Department of Clinical Pharmacology, 29549Seth GS Medical College and KEM Hospital, Mumbai, Maharashtra, India.
J Oncol Pharm Pract. 2023 Apr;29(3):557-576. doi: 10.1177/10781552221074315. Epub 2022 Feb 11.
Immune checkpoint inhibitors (ICIs) have changed the landscape of management of advanced cancers. It is imperative to evaluate the safety of nivolumab and ipilimumab based therapies. This study was aimed to assess the comparative safety profiles of ipilimumab, nivolumab and their combinations.
We searched PubMed, Embase, and the CENTRAL for randomised controlled trials of ipilimumab and nivolumab. The outcome measures were treatment-related adverse events [TRAEs], TRAEs of grade 3-5, treatment discontinuation due to TRAEs [TDTRAEs], TDTRAEs of grade 3-5, serious adverse events [SAEs] and SAEs of grades 3-5. We performed a network meta-analysis using the Bayesian approach in R version 4.0.3.
We identified 42 RCTs for final analysis. The treatment ranking for TRAEs revealed that nivolumab 240 mg/week and nivolumab 3 mg/kg/week were safer (0.84 and 0.81 in SUCRA); for TRAEs of grade 3-5, nivolumab 3 mg/kg/week and nivolumab 240 mg/week were safer (0.83 and 0.75 in SUCRA); for TDTRAEs nivolumab 3 mg/kg/week and ipilimumab in combination with other drugs were safer (0.87 and 0.64 in SUCRA) and for TDTRAEs of grade 3-5, nivolumab 3 mg/kg/week was safer (0.85 in SUCRA).

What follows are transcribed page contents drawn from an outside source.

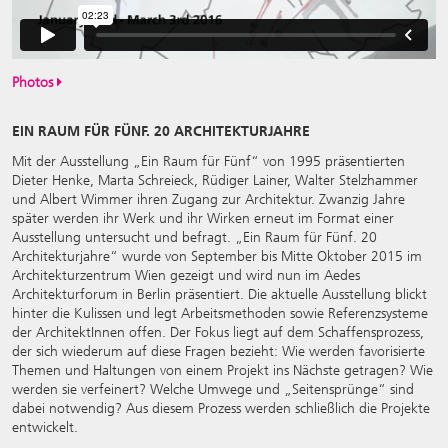
Photos
EIN RAUM FÜR FÜNF. 20 ARCHITEKTURJAHRE
Mit der Ausstellung „Ein Raum für Fünf“ von 1995 präsentierten
Dieter Henke, Marta Schreieck, Rüdiger Lainer, Walter Stelzhammer
und Albert Wimmer ihren Zugang zur Architektur. Zwanzig Jahre
später werden ihr Werk und ihr Wirken erneut im Format einer
Ausstellung untersucht und befragt. „Ein Raum für Fünf. 20
Architekturjahre“ wurde von September bis Mitte Oktober 2015 im
Architekturzentrum Wien gezeigt und wird nun im Aedes
Architekturforum in Berlin präsentiert. Die aktuelle Ausstellung blickt
hinter die Kulissen und legt Arbeitsmethoden sowie Referenzsysteme
der ArchitektInnen offen. Der Fokus liegt auf dem Schaffensprozess,
der sich wiederum auf diese Fragen bezieht: Wie werden favorisierte
Themen und Haltungen von einem Projekt ins Nächste getragen? Wie
werden sie verfeinert? Welche Umwege und „Seitensprünge“ sind
dabei notwendig? Aus diesem Prozess werden schließlich die Projekte
entwickelt.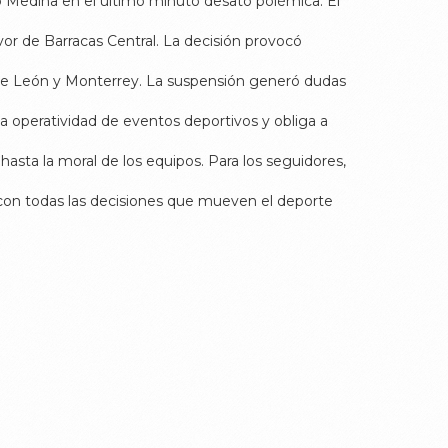
bo Medina en el último minuto desató polémica. El
vor de Barracas Central. La decisión provocó
ntre León y Monterrey. La suspensión generó dudas
la operatividad de eventos deportivos y obliga a
hasta la moral de los equipos. Para los seguidores,
 con todas las decisiones que mueven el deporte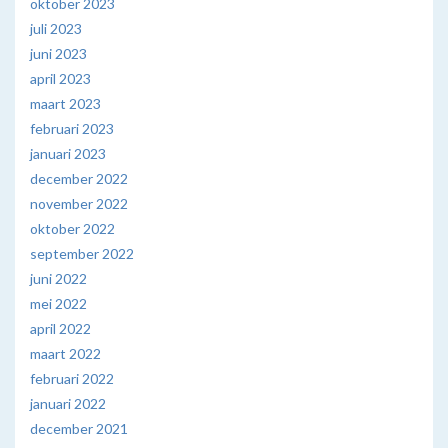
oktober 2023
juli 2023
juni 2023
april 2023
maart 2023
februari 2023
januari 2023
december 2022
november 2022
oktober 2022
september 2022
juni 2022
mei 2022
april 2022
maart 2022
februari 2022
januari 2022
december 2021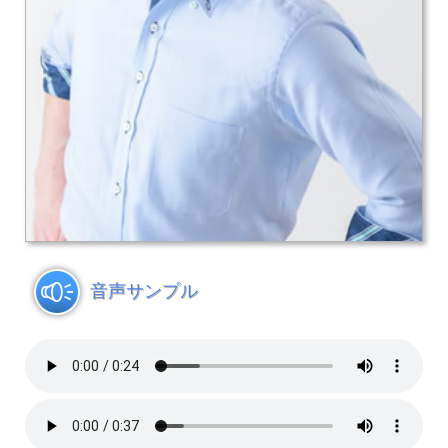
音声サンプル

Nivolumab 3 mg/kg/week and nivolumab 240 mg/week were safer (0.79 and 0.76 in SUCRA) for SAEs and nivolumab 3 mg/kg/week was safer for SAEs of grade 3-5 (0.78 in SUCRA).
Nivolumab 3 mg/kg biweekly, nivolumab 240 mg weekly and nivolumab 3 mg/kg plus ipilimumab 1 mg/kg triweekly could be preferred due to the relatively low risk of TRAEs, TDAEs and SAEs.
免疫检查点抑制剂(ICIs)改变了晚期癌症治疗的格局。评估纳武利尤单抗和伊匹单抗基于治疗的安全性至关重要。本研究旨在评估伊匹单抗、纳武利尤单抗及其联合治疗的安全性。
我们在 PubMed、Embase 和 CENTRAL 中检索了伊匹单抗和纳武利尤单抗的随机对照试验。结局指标为治疗相关不良事件(TRAEs)、3-5 级 TRAEs、因 TRAEs 而停药(TDTRAEs)、3-5 级 TDTRAEs、严重不良事件(SAEs)和 3-5 级 SAEs。我们使用 R 版本 4.0.3 中的贝叶斯方法进行了网络荟萃分析。
我们最终纳入了 42 项 RCT 进行分析。TRAEs 的治疗排序显示,纳武利尤单抗 240mg/周和纳武利尤单抗 3mg/kg/周更安全(SUCRA 中分别为 0.84 和 0.81);3-5 级 TRAEs 中,纳武利尤单抗 3mg/kg/周和纳武利尤单抗 240mg/周更安全(SUCRA 中分别为 0.83 和 0.75);TDTRAEs 中,纳武利尤单抗 3mg/kg/周和伊匹单抗联合其他药物更安全(SUCRA 中分别为 0.87 和 0.64),3-5 级 TDTRAEs 中,纳武利尤单抗 3mg/kg/周更安全(SUCRA 中为 0.85)。纳武利尤单抗 3mg/kg/周和纳武利尤单抗 240mg/周在 SAEs 方面更安全(SUCRA 中分别为 0.79 和 0.76),纳武利尤单抗 3mg/kg/周在 3-5 级 SAEs 方面更安全(SUCRA 中为 0.78)。
纳武利尤单抗 3mg/kg,每 2 周 1 次,纳武利尤单抗 240mg,每周 1 次,纳武利尤单抗 3mg/kg,联合伊匹单抗 1mg/kg,每 3 周 1 次,由于 TRAEs、TDAEs 和 SAEs 的风险相对较低,因此可能是首选。